Monday, September 20, 2010

The beachside church is the place I have intermittently been attending down here over my past visits. Now that I am here, I have gone the past couple Sundays.
Their service is very modern compared to the country church I attend in Liberty, yet I have found myself drawn toward coming back each Sunday.
The service begins each Sunday with music and I would liken the "band" to Coldplay. The stage they have created is incredibly beautiful; dark with hanging antique lightbulbs and varied lamps.
I'm not sure who the director of music is, but young, hip, with what looks like a $90 haircut. All the guys who play with him follow suit.
Yesterday, the ending song had the verses, "Holy, Holy, Holy. God in three names. Blessed trinity"
This morning in my early thoughts, I was meditating on that. God in three names. My church upbringing lets me know: Father, Son, Holy Spirit.
Its interesting for me to consider these three elements of my faith. I think oftentimes people think of Christianity and they visualize a dying, bleeding Jesus hanging from the cross. Not pretty, not hopeful. Yes, this is the deciding factor that separates, Christians from others, yet this is only one element.
Yesterdays song service was a true representation of the Holy Spirit. I was once again, like I am in so many services moved to tears. Of course, like I said the music is pretty amazing, but as I looked around at all the people singing along and the hands I saw raising in the air, I couldn't help but be overwhelmed by emotion. I always almost sort of laughed at people who would raise their arms in church as a child. My pessimistic, sarcastic teenage self found this to be tacky and generally "south". Yesterday, I found a new understanding of what this is.
These people were so moved by the holy spirit, by the Father, Son and the Holy Ghost that they lifted their hands up to him in order to reach closer. Its kind of like Mick Jagger singing "Shine a Light" in a sense.

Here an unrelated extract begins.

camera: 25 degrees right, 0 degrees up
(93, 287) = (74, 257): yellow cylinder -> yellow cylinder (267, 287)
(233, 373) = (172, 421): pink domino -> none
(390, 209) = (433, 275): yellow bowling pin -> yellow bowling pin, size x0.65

When the lights came up for the sermon the pastor made comment on our praise/song time. He said in his casual way, "well that was... moving. You know this doesn't happen every Sunday. This really oftentimes is about what we bring to this spot. It doesn't happen like this every Sunday and even not in each service this morning."
I felt so moved by the visual of seeing people lifting their hands up yesterday, not only because I understand what that means to want to be closer to God, but to see others experiencing it just brought tears to my eyes.

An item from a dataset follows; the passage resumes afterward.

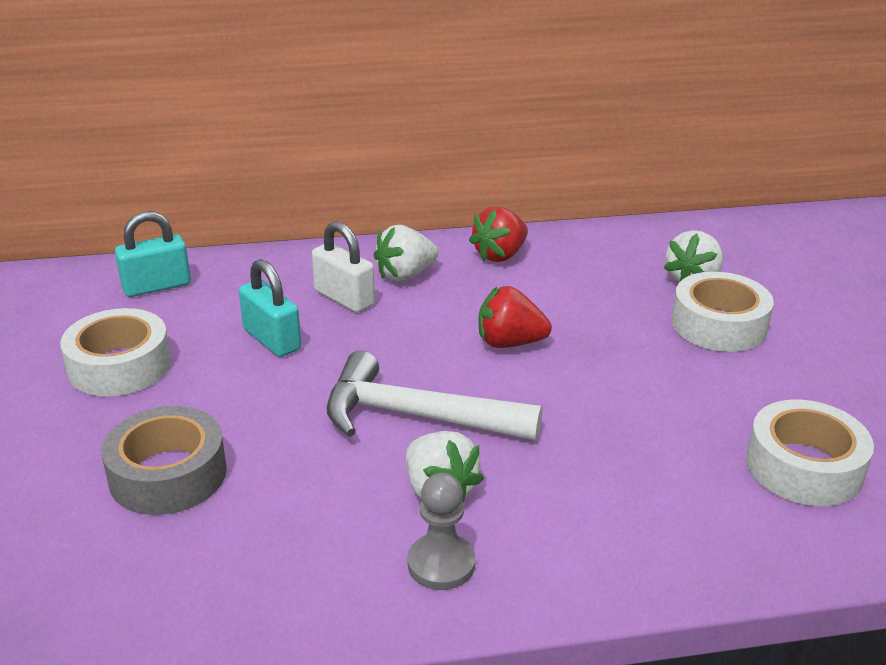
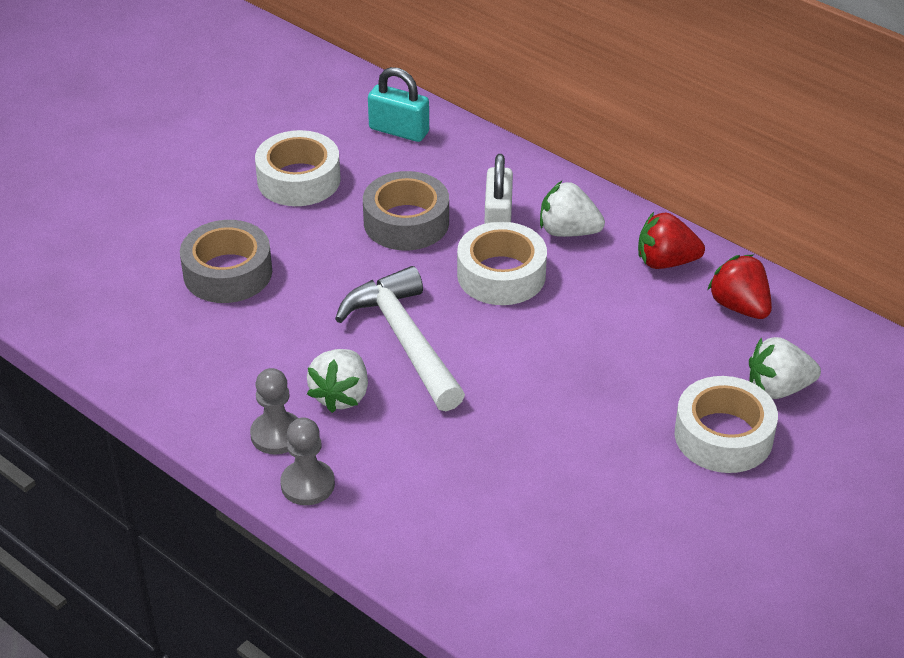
camera: 50 degrees right, 10 degrees up
(272, 339) = (406, 222): turquoise padlock -> grey tape
(509, 343) = (547, 335): red strawberry -> red strawberry (739, 306)
(537, 580) = (307, 484): none -> grey pawn
(804, 467) = (577, 565): white tape -> white tape (501, 275)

Prayer has been on my mind lately. What it means to pray. How to pray. What to bring to God.
The pastor spoke about prayer for a bit yesterday. He took me to scripture, Ephesians, Acts, I John. One of the scriptures that brought me back was "ask for whatever it is that you want, in the name of the Father, and I will give it to you." This concept was beyond comprehension for me at the time I first heard it. Yet, as time goes by, I find it to reign true.

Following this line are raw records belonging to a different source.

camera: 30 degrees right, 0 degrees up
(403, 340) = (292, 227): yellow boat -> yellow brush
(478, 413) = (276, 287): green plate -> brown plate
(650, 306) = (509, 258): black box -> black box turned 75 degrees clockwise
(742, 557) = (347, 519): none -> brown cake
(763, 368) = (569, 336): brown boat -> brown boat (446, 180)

God does give what we ask for. The only thing required is to ask.
This morning with my early thoughts, I traveled back to a prayer I repeated for many months. "Lord take this away from me." It was at the time a prayer of desperation. Not fully even understanding what I was asking for. Today, I can solidly confirm that prayer was answered.
When I think about the trinity, I think of a new prayer. It relates to faith.
I find my mind so tempted to travel back lately. To look in the rearview and rewind. Today my prayer is not a Zen "live in the moment" prayer, but one that asks me to look forward. Almost a fast forward button replaced by a rewind. I think it is so easy for us to look back. We have a reference point. But to look forward proves more difficult. We don't have a reference, the only symbol can be a calendar. But how do we look forward when we have no idea what it is we are focusing upon?
This is my prayer today. To allow faith and my acknowledgement of all that God is to give my mind the capability to open itself toward forward.